━━━ Dataset

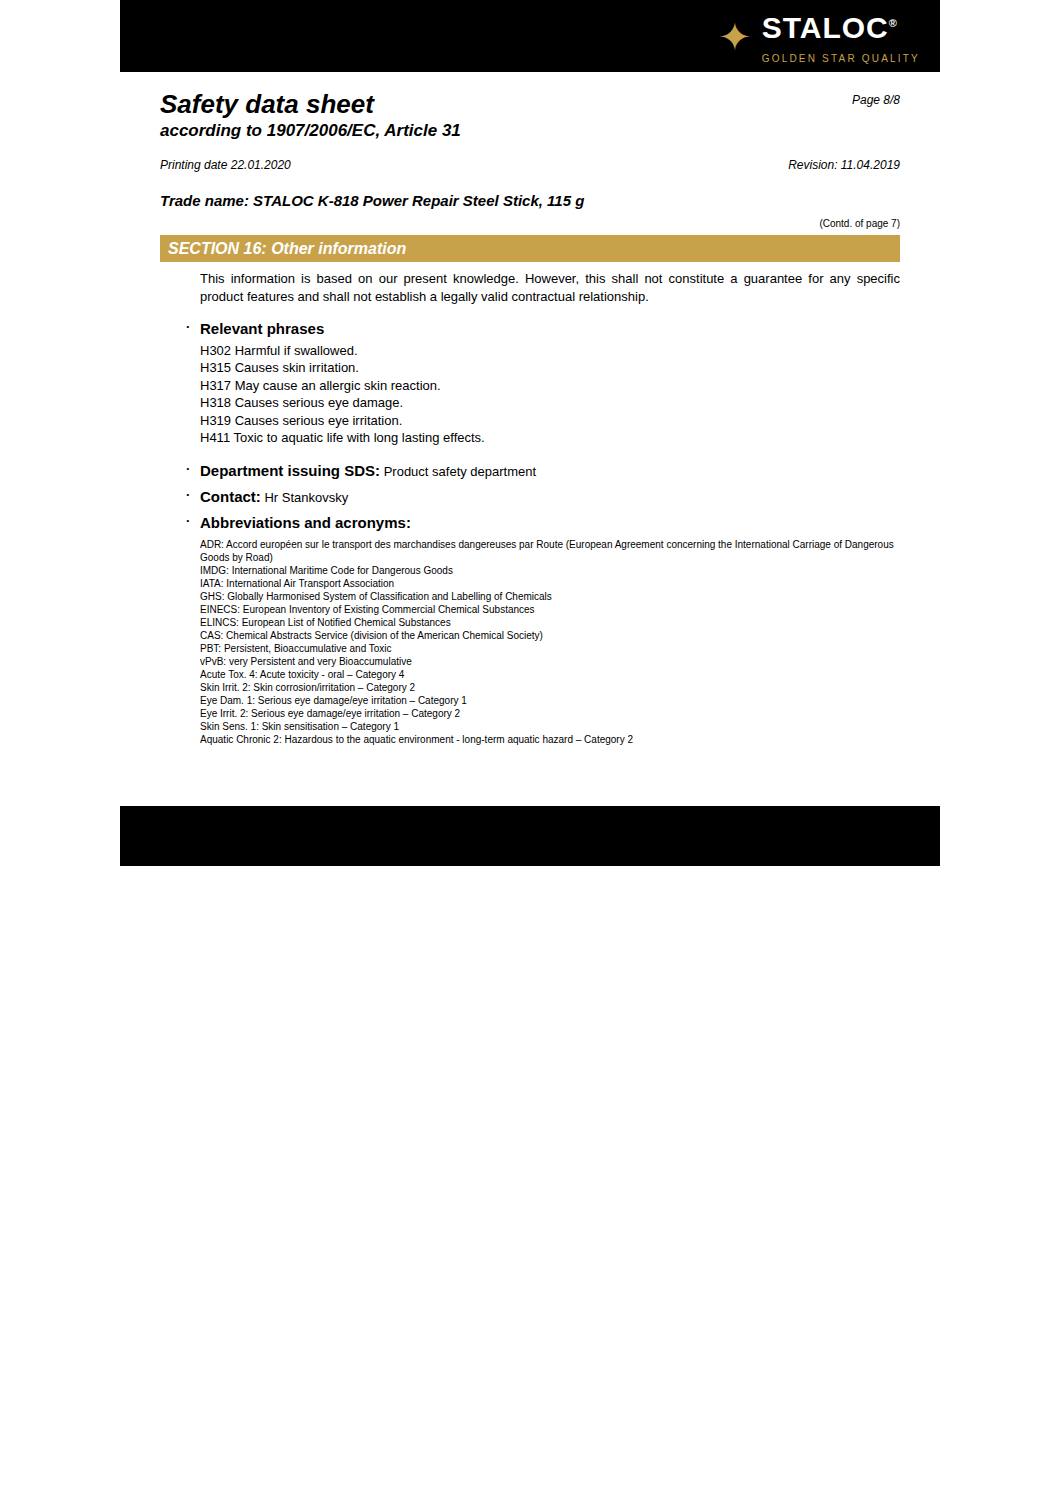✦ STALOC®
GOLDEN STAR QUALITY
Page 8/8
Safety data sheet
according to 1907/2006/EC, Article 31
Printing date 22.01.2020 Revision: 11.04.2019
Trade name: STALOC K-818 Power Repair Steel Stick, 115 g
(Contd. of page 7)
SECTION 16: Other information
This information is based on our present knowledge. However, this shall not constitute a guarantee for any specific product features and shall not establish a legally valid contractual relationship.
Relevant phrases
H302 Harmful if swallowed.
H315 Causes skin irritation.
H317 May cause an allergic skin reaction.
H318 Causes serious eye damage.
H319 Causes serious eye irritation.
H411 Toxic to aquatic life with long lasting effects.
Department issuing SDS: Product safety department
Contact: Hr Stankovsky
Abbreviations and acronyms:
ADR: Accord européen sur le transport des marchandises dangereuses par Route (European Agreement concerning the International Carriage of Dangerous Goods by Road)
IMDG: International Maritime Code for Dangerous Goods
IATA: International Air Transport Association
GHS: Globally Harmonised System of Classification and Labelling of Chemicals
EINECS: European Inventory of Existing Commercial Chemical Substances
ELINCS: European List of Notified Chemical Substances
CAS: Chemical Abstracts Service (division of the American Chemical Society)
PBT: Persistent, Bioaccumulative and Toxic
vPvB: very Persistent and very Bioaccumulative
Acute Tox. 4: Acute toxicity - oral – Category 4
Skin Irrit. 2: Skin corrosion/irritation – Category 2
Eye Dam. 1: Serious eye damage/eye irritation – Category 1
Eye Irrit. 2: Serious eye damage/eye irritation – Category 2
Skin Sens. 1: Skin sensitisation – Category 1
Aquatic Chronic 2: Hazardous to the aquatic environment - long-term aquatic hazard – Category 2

━━━━━━

Problem statement: Give the entries again exactly. Pictures stay out.

Written answer:
✦ STALOC®
GOLDEN STAR QUALITY
Page 8/8
Safety data sheet
according to 1907/2006/EC, Article 31
Printing date 22.01.2020 Revision: 11.04.2019
Trade name: STALOC K-818 Power Repair Steel Stick, 115 g
(Contd. of page 7)
SECTION 16: Other information
This information is based on our present knowledge. However, this shall not constitute a guarantee for any specific product features and shall not establish a legally valid contractual relationship.
Relevant phrases
H302 Harmful if swallowed.
H315 Causes skin irritation.
H317 May cause an allergic skin reaction.
H318 Causes serious eye damage.
H319 Causes serious eye irritation.
H411 Toxic to aquatic life with long lasting effects.
Department issuing SDS: Product safety department
Contact: Hr Stankovsky
Abbreviations and acronyms:
ADR: Accord européen sur le transport des marchandises dangereuses par Route (European Agreement concerning the International Carriage of Dangerous Goods by Road)
IMDG: International Maritime Code for Dangerous Goods
IATA: International Air Transport Association
GHS: Globally Harmonised System of Classification and Labelling of Chemicals
EINECS: European Inventory of Existing Commercial Chemical Substances
ELINCS: European List of Notified Chemical Substances
CAS: Chemical Abstracts Service (division of the American Chemical Society)
PBT: Persistent, Bioaccumulative and Toxic
vPvB: very Persistent and very Bioaccumulative
Acute Tox. 4: Acute toxicity - oral – Category 4
Skin Irrit. 2: Skin corrosion/irritation – Category 2
Eye Dam. 1: Serious eye damage/eye irritation – Category 1
Eye Irrit. 2: Serious eye damage/eye irritation – Category 2
Skin Sens. 1: Skin sensitisation – Category 1
Aquatic Chronic 2: Hazardous to the aquatic environment - long-term aquatic hazard – Category 2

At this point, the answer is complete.